WHAT YOU NEED TO DO: Return, exactly and in full, the lines of the records below starting at the one with "ring tip: (218, 206)" and ending at the one with "ring mcp: (315, 248)", and no other lines.

RECORDS:
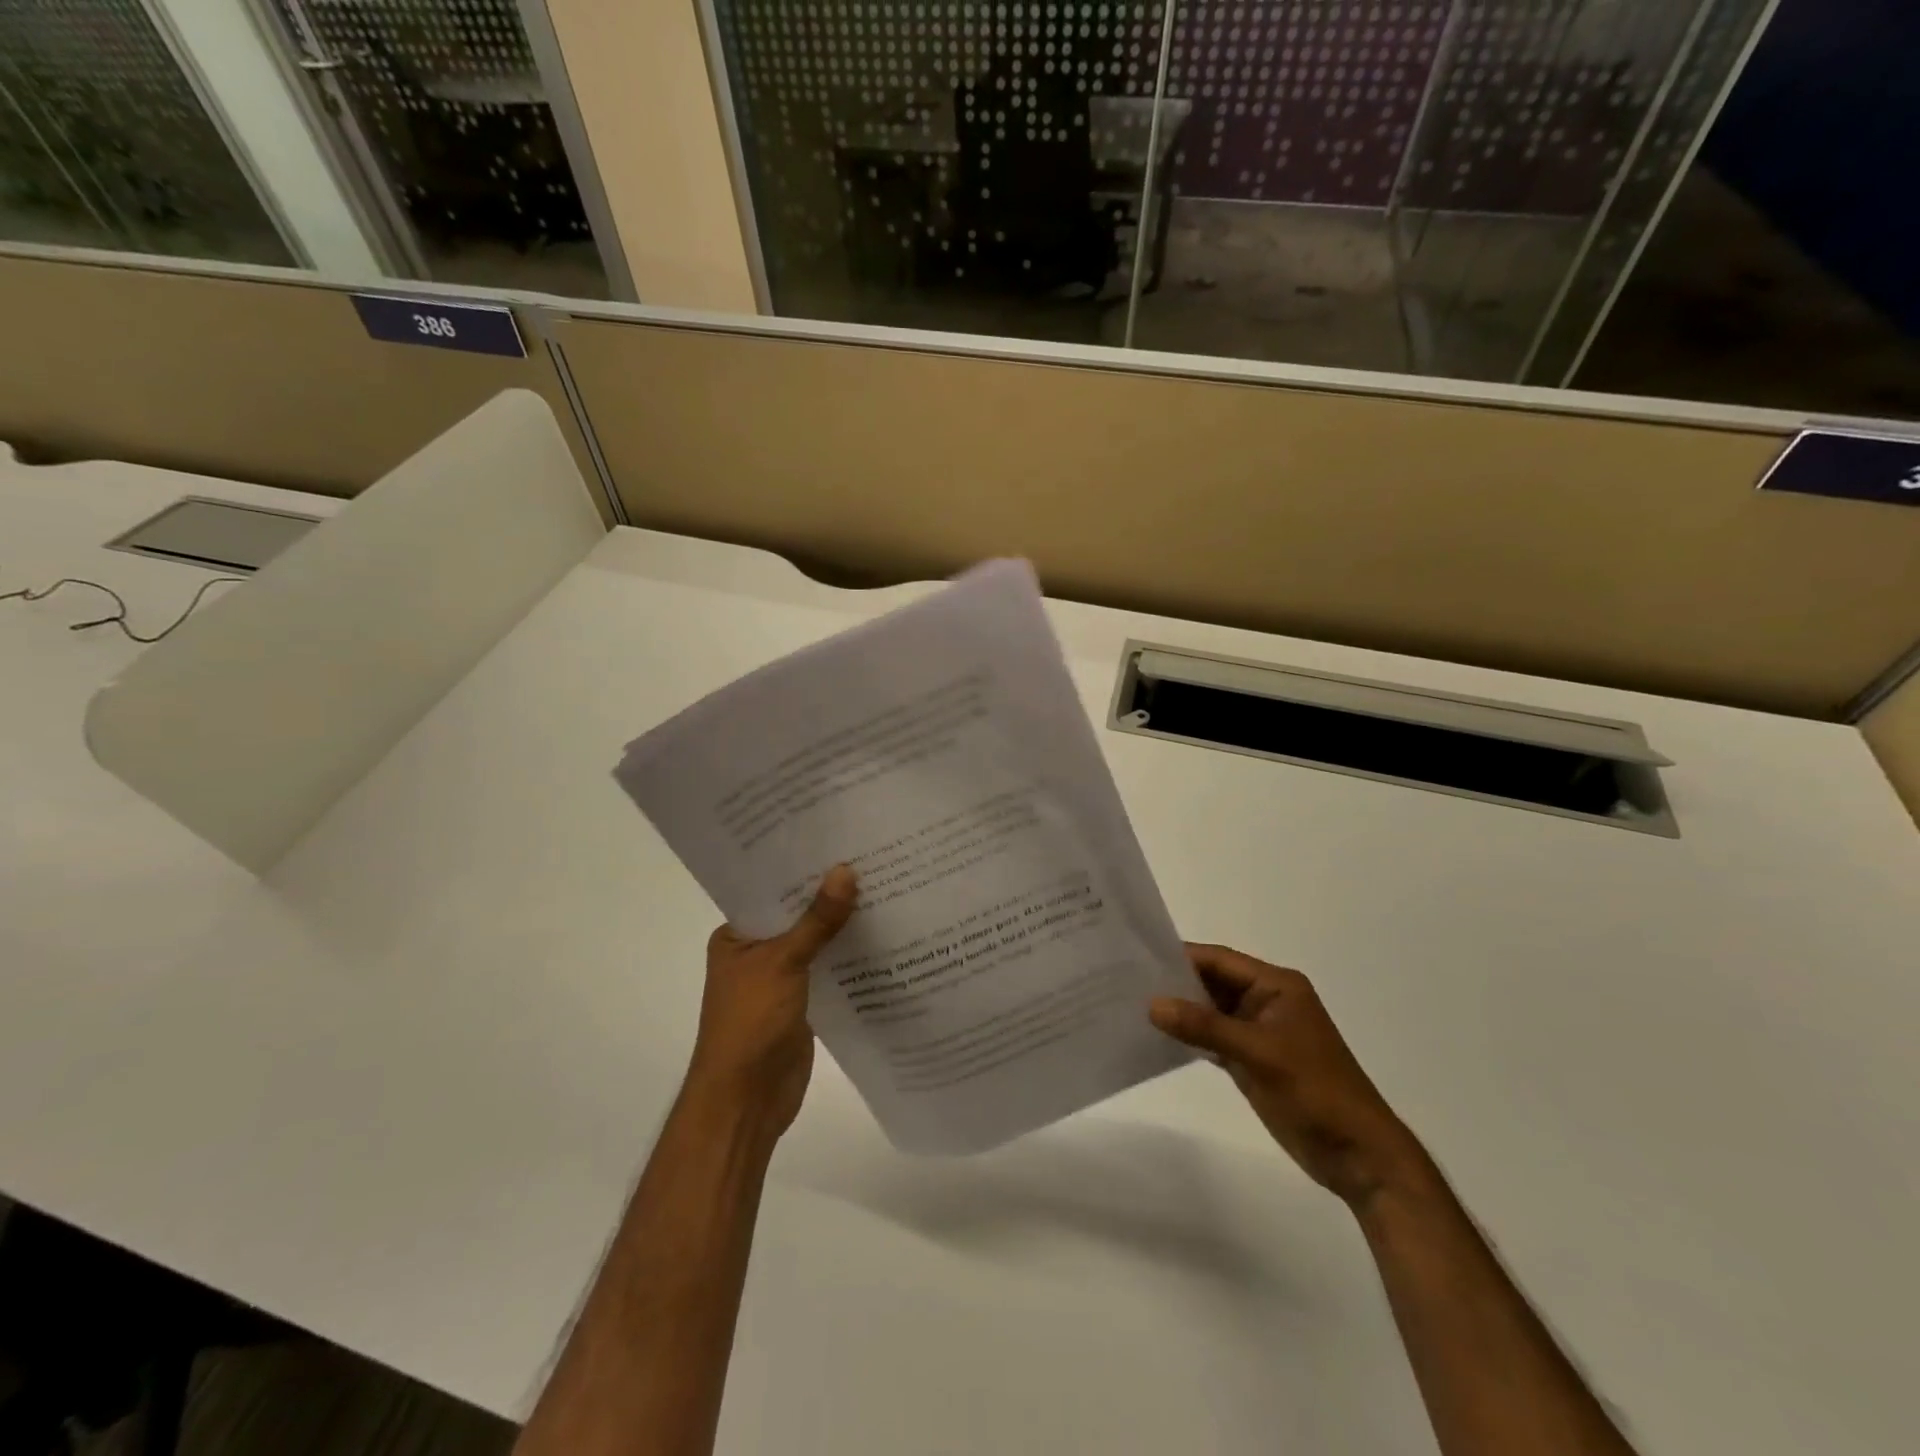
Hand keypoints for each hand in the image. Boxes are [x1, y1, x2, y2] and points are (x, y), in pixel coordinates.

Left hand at [687, 865, 857, 1135]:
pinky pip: (830, 968)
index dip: (802, 868)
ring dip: (843, 924)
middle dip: (829, 894)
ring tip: (886, 885)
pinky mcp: (805, 1001)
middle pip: (798, 914)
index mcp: (737, 936)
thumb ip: (817, 920)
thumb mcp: (783, 962)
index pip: (771, 891)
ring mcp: (782, 978)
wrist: (747, 1100)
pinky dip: (850, 955)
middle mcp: (757, 952)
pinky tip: (883, 934)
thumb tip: (846, 870)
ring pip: (816, 941)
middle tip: (873, 857)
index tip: (840, 840)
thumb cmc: (750, 1023)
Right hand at [1150, 944, 1425, 1207]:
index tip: (1137, 956)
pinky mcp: (1252, 1060)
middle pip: (1212, 982)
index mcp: (1277, 986)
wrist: (1359, 1156)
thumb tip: (1152, 1004)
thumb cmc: (1316, 1092)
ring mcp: (1258, 1032)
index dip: (1181, 956)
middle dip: (1175, 982)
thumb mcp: (1259, 1054)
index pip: (1220, 960)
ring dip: (1180, 1010)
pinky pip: (1213, 1038)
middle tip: (1125, 979)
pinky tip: (1157, 1037)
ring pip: (1210, 1011)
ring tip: (1132, 1005)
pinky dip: (1190, 1037)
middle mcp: (1266, 1001)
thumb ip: (1205, 1027)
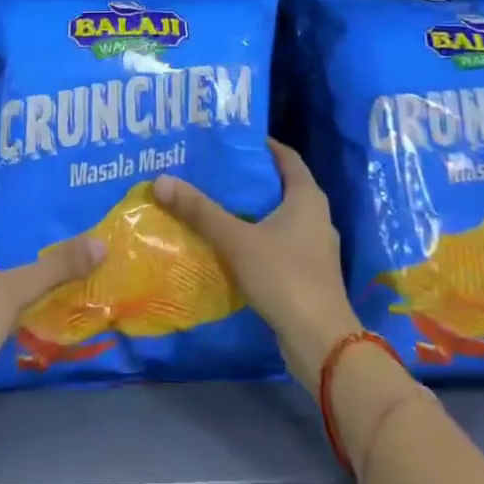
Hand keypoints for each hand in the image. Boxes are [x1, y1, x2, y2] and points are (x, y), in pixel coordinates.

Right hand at [155, 140, 359, 392]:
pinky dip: (259, 239)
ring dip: (254, 212)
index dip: (261, 145)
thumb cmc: (284, 277)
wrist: (321, 343)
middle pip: (281, 186)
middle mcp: (316, 216)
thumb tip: (161, 180)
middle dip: (250, 179)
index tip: (231, 141)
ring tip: (218, 206)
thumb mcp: (237, 240)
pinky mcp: (309, 275)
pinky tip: (233, 246)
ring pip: (281, 218)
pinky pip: (281, 244)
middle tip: (215, 171)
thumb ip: (200, 211)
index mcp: (307, 197)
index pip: (286, 156)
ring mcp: (315, 248)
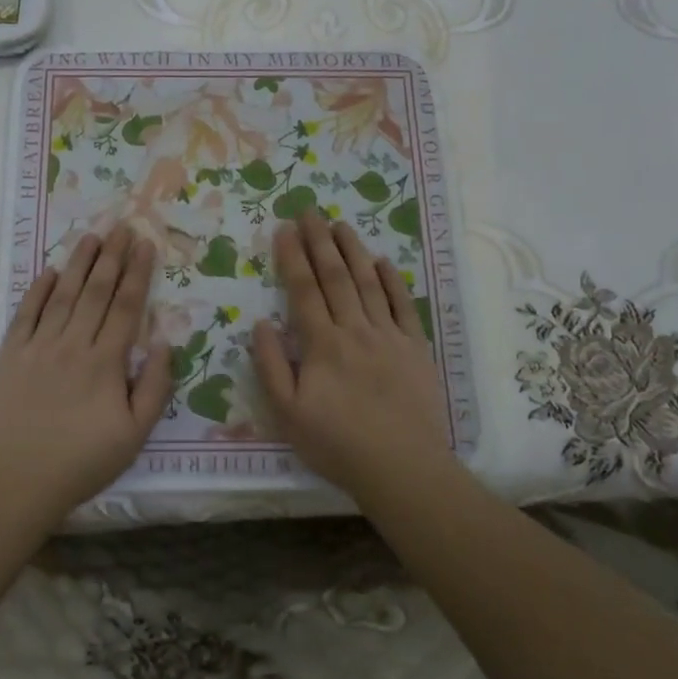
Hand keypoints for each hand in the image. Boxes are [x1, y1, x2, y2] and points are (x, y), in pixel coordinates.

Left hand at [0, 225, 172, 522]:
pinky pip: (26, 314)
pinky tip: (50, 271)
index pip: (126, 306)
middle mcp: (73, 344)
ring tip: (91, 236)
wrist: (17, 483)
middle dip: (112, 256)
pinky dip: (39, 290)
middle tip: (122, 225)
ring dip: (79, 263)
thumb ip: (155, 387)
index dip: (138, 272)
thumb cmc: (82, 462)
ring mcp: (38, 347)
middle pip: (97, 291)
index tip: (146, 244)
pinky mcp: (10, 356)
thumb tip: (165, 343)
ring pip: (63, 295)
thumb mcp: (134, 435)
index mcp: (106, 362)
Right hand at [252, 212, 452, 498]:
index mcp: (322, 344)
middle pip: (335, 276)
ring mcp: (389, 336)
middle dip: (319, 241)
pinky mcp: (416, 348)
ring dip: (353, 250)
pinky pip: (403, 305)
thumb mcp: (287, 413)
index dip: (292, 257)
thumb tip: (261, 323)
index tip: (283, 229)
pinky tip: (383, 261)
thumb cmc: (337, 444)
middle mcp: (355, 329)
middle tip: (309, 211)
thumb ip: (272, 365)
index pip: (304, 290)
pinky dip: (393, 280)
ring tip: (340, 224)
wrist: (402, 467)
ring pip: (369, 282)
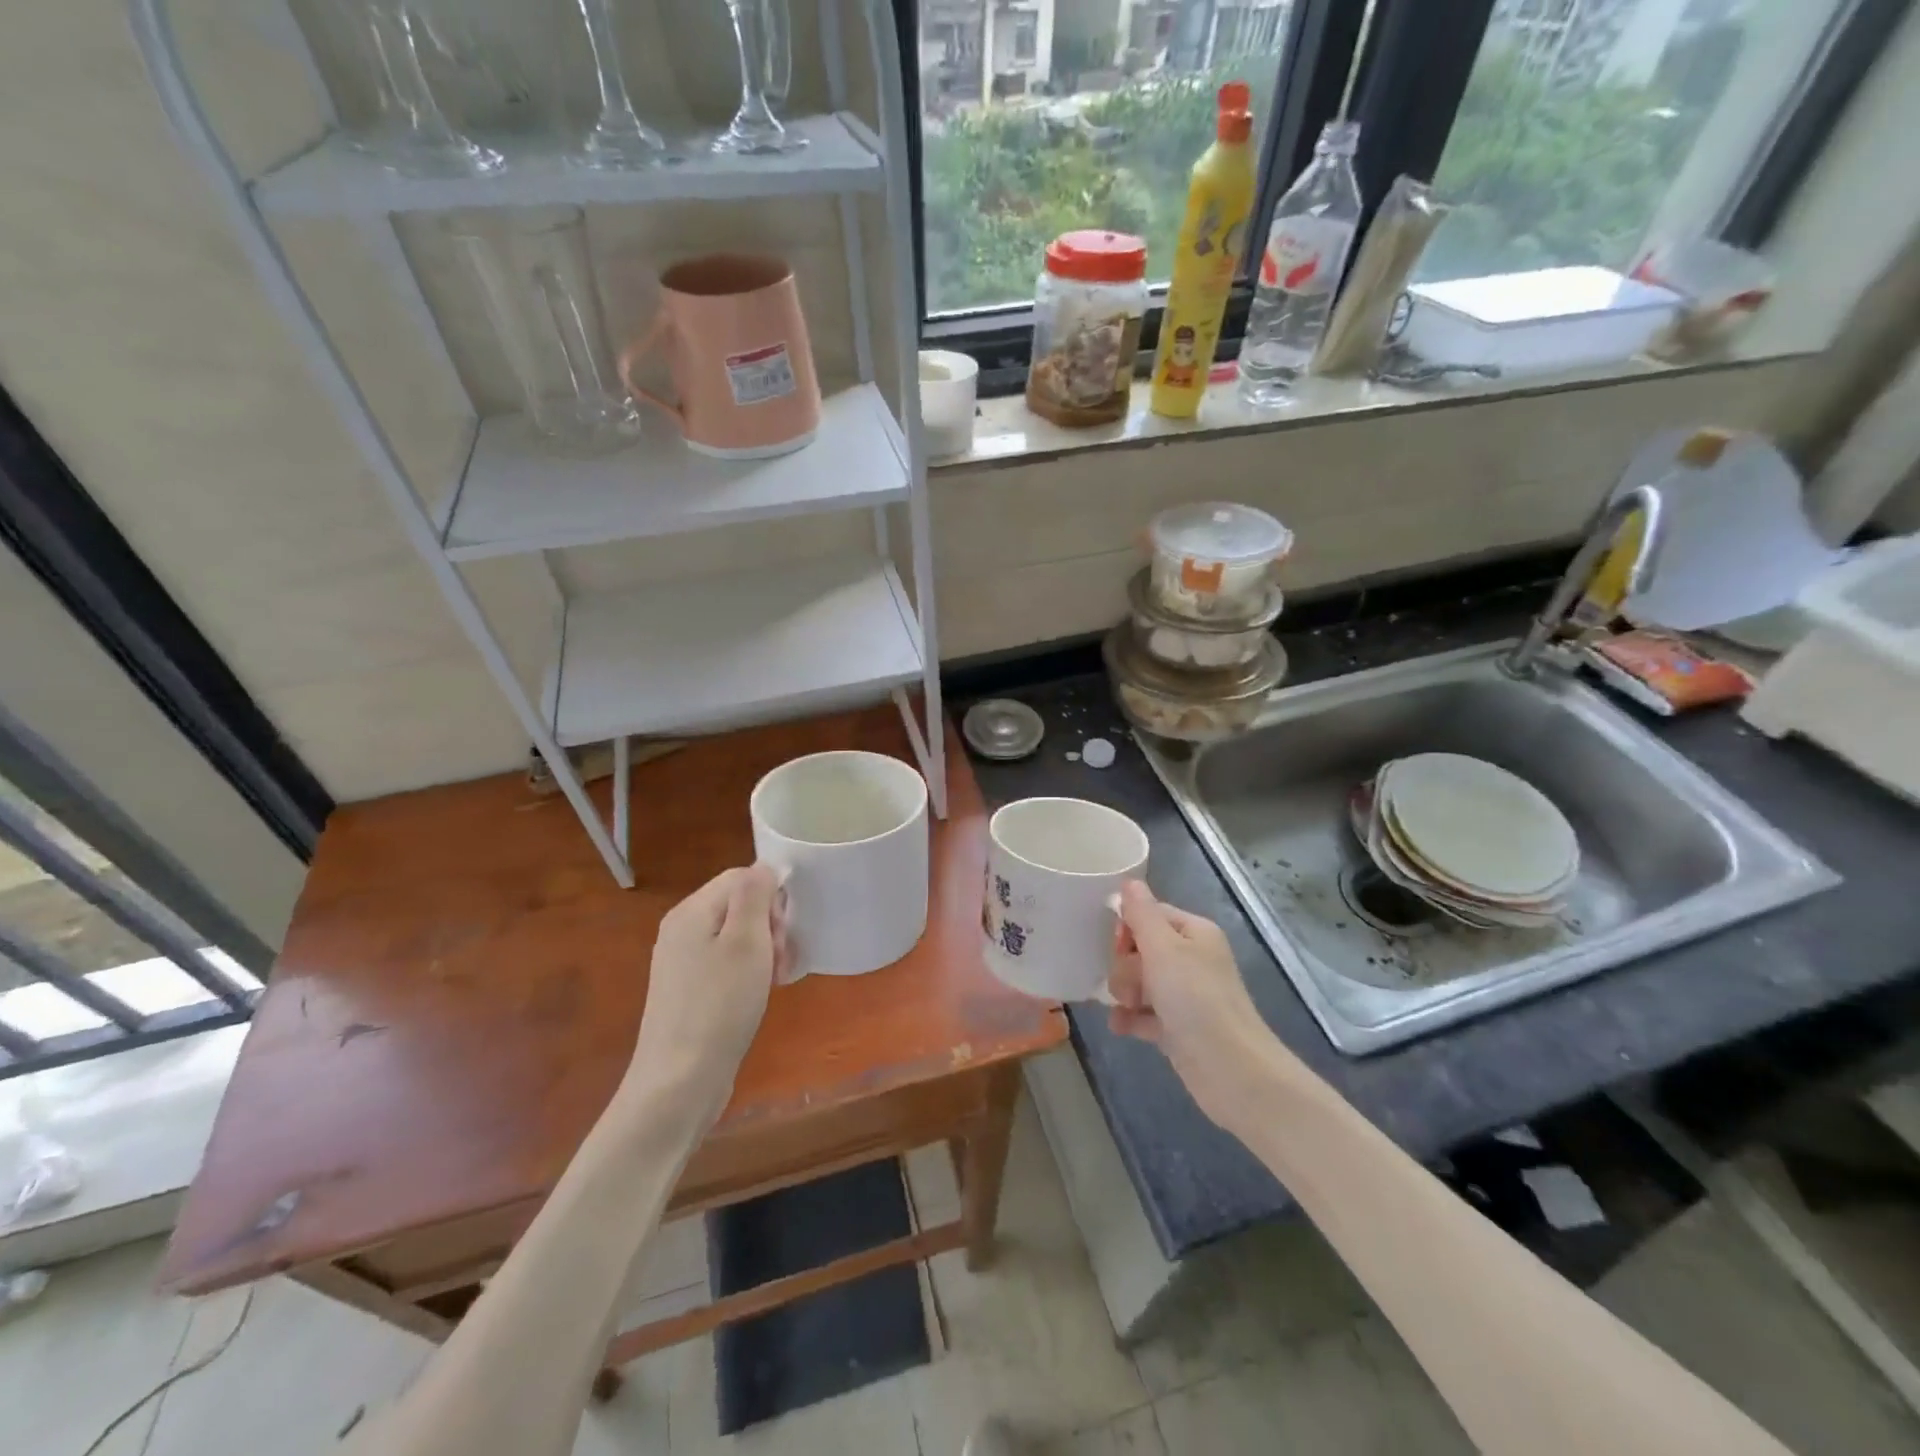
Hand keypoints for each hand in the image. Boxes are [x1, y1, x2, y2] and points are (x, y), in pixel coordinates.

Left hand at [623, 865, 783, 1125]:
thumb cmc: (719, 1006)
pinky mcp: (689, 992)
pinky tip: (759, 996)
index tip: (783, 933)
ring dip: (764, 952)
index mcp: (691, 912)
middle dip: (769, 926)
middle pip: (738, 906)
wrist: (679, 1083)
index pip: (740, 878)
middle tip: (780, 961)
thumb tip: (763, 866)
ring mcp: (682, 963)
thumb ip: (754, 895)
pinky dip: (749, 973)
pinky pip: (727, 964)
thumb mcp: (746, 942)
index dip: (770, 898)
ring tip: (774, 981)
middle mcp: (681, 930)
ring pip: (736, 937)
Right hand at [1108, 880, 1284, 1131]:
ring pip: (1140, 981)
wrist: (1232, 1072)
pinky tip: (1120, 1027)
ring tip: (1125, 1008)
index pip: (1149, 914)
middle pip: (1141, 948)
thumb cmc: (1196, 1001)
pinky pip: (1144, 1013)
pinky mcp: (1179, 1027)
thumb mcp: (1163, 949)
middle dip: (1125, 965)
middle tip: (1128, 986)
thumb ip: (1142, 914)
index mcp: (1194, 932)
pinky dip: (1131, 1018)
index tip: (1118, 947)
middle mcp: (1192, 959)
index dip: (1128, 928)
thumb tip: (1129, 881)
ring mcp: (1186, 995)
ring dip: (1125, 992)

SOLUTION FOR THIS PROBLEM:
ring tip: (218, 206)
thumb mcp: (237, 240)
pinky mcp: (309, 275)
pinky tip: (233, 246)
ring pip: (281, 218)
pinky pip: (281, 244)
middle tip: (215, 171)
thumb ip: (200, 211)
index mcp: (307, 197)
index pip: (286, 156)
ring mcp: (315, 248)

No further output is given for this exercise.